518 - [ ] What workflow for developing a konnector?
519 - [ ] How to test konnectors?
520 - [x] How are managed the locales? : declared in manfiest.konnector
521 - [x] Which version of nodejs? Last LTS version bundled in a rocket container
522 - [ ] Do you keep coffeescript? Or move every konnector to ES2017? _ 28
523 konnectors in coffee _ 22 konnectors in JS
524 - [ ] What about weboob?
525 - [ ] What roadmap for transforming the konnectors-v2 in konnectors-v3?
526 - [x] What format for the konnectors manifest?
527 - [x] What permissions for a konnector?
528 - [ ] For konnectors that import files, how can we let the user select a
529 folder and have an associated permission for the konnector in this
530 folder (and not anywhere else on the virtual file system)?
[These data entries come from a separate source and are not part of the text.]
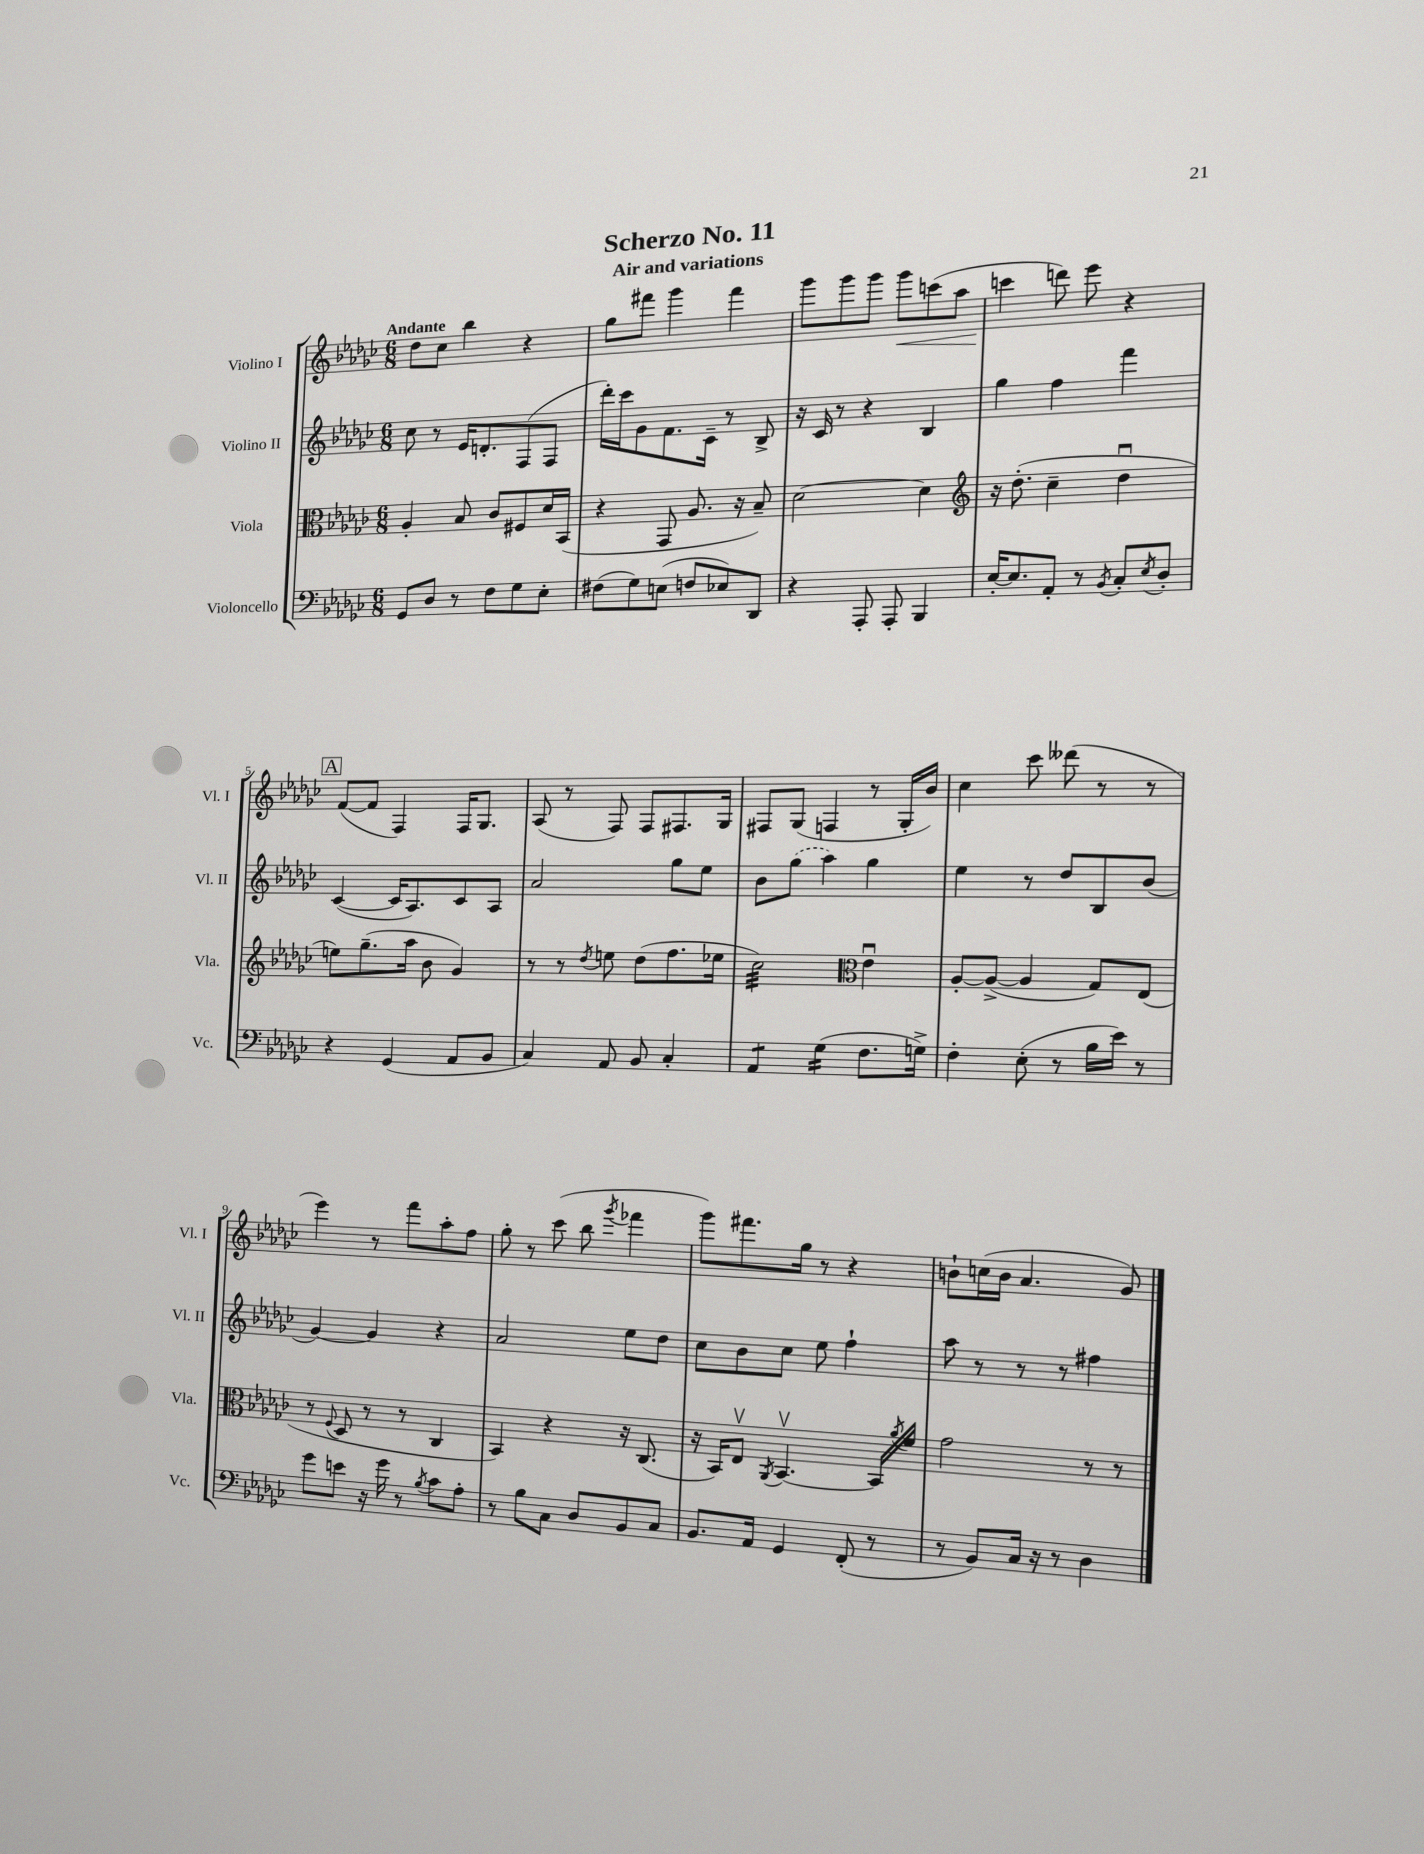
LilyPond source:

\header { title = "Scherzo No. 11" subtitle = "Air and variations" }
<<
\new StaffGroup <<
\new Staff = "s0" \with { instrumentName = "Violino I" shortInstrumentName = "Vl. I" } {
    \clef treble \key ges \major \numericTimeSignature \time 6/8 \tempo "Andante"
    des''8 ces''8 bes''4 r4 |
    ges''8 fis'''8 ges'''4 fis'''4 |
    ges'''8 ges'''8 ges'''8 ges'''8\< c'''8( aes''8 |
    c'''4\! d'''8) ees'''8 r4 |
    \mark \markup { \box "A" } f'8~( f'8 f4) f16 ges8. |
    aes8( r8 f8) f8 fis8. ges16 |
    fis8 ges8( f4 r8 ges16-. bes'16) |
    ces''4 ces'''8 deses'''8( r8 r8 |
    ees'''4) r8 f'''8 aes''8-. f''8 |
    ges''8-. r8 ces'''8( bes''8 \acciaccatura { ges'''8 } fes'''4 |
    ges'''8) fis'''8. ges''16 r8 r4 |
    b'8-! c''16( b'16 aes'4. ges'8) \bar "|." |
}
\new Staff = "s1" \with { instrumentName = "Violino II" shortInstrumentName = "Vl. II" } {
    \clef treble \key ges \major \numericTimeSignature \time 6/8
    ces''8 r8 ees'16 d'8.-. f8( f8 |
    des'''16-.) ces'''16 ges'8 f'8. ces'16-- r8 bes8-> |
    r16 ces'16 r8 r4 bes4 |
    ges''4 f''4 f'''4 |
    \mark \markup { \box "A" } ces'4~( ces'16 aes8.) ces'8 aes8 |
    aes'2 ges''8 ees''8 |
    bes'8 \once \slurDashed ges''8( aes''4) ges''4 |
    ees''4 r8 des''8 bes8 bes'8( |
    ges'4~) ges'4 r4 |
    aes'2 ees''8 des''8 |
    ces''8 bes'8 ces''8 ees''8 f''4-! |
    aes''8 r8 r8 r8 fis''4 \bar "|." |
}
\new Staff = "s2" \with { instrumentName = "Viola" shortInstrumentName = "Vla." } {
    \clef alto \key ges \major \numericTimeSignature \time 6/8
    aes4-. bes8 ces'8 fis8 des'16 bes,16( |
    r4 ges,8 aes8. r16 bes8--) |
    des'2~ des'4 |
    \clef treble r16 des''8.-.( ces''4-- des''4\downbow |
    \mark \markup { \box "A" } e''8) ges''8.--( aes''16 bes'8 ges'4) |
    r8 r8 \acciaccatura { des''8 } e''8 des''8( f''8. ees''16 |
    ces''2:32) \clef alto ees'4\downbow |
    aes8~-. aes8~->( aes4 ges8) ees8( |
    r8 \appoggiatura { f8 } des8 r8 r8 ces4 |
    bes,4) r4 r16 ces8.( |
    r16 bes,16) ees8\upbow \acciaccatura { aes,8 } bes,4.~\upbow bes,16 \acciaccatura { aes'8 } f'16 |
    ges'2 r8 r8 \bar "|." |
}
\new Staff = "s3" \with { instrumentName = "Violoncello" shortInstrumentName = "Vc." } {
    \clef bass \key ges \major \numericTimeSignature \time 6/8
    ges,8 des8 r8 f8 ges8 ees8-. |
    fis8( ges8) e8( f8 ees8) des,8 |
    r4 aes,,8-. aes,,8-. bes,,4 |
    ees16~-. ees8. aes,8-. r8 \acciaccatura { bes,8 } ces8-. \acciaccatura { ees8 } des8-. |
    \mark \markup { \box "A" } r4 ges,4( aes,8 bes,8 |
    ces4) aes,8 bes,8 ces4-. |
    aes,4:8 ges4:16( f8. g16->) |
    f4-. ees8-.( r8 bes16 ees'16) r8 |
    ges'8 e'8 r16 ges'16 r8 \acciaccatura { bes8 } ces'8 aes8-. |
    r8 bes8 ces8 des8 bes,8 ces8 |
    bes,8. aes,16 ges,4 f,8-.( r8 |
    r8 bes,8) ces16 r16 r8 des4 \bar "|." |
}
>>
>>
531 - [ ] Can we associate the data retrieved by a konnector to a "profile"? The
532 goal is to allow a client-side to have a permission on this profile and
533 be able to read all the data fetched by a given konnector (or is tied to
534 an account)?
535 - [ ] How are logged the data exported/synchronized by a "push" konnector?
536 - [x] Analyze the konnectors node_modules _ no compiled modules currently _ 28
537 dependencies that install 65 MB for 271 modules in production \* 71
538 dependencies that install 611 MB for 858 modules with dev dependencies
539 - [ ] How are persisted the accounts?
540 - [x] How is executed a konnector? In particular, how the credentials are
541 given to the konnector?
542 - [ ] what should expose a konnector (data, functions, etc)? \*
543 https://github.com/cozy-labs/konnectors/issues/695
544 - [ ] How can we support konnectors with OAuth?